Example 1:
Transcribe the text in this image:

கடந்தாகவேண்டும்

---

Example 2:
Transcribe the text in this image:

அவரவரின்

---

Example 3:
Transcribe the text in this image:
•••
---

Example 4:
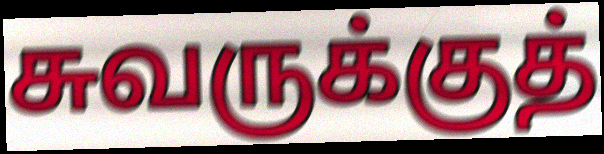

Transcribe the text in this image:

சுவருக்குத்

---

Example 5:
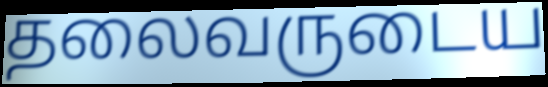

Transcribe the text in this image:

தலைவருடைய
•••
— TASK —
Only lines containing the word "Example" should appear in the answer, and every such line from the records above must be there.

— EXERCISE ANSWER —
Example 1:
Example 2:
Example 3:
Example 4:
Example 5:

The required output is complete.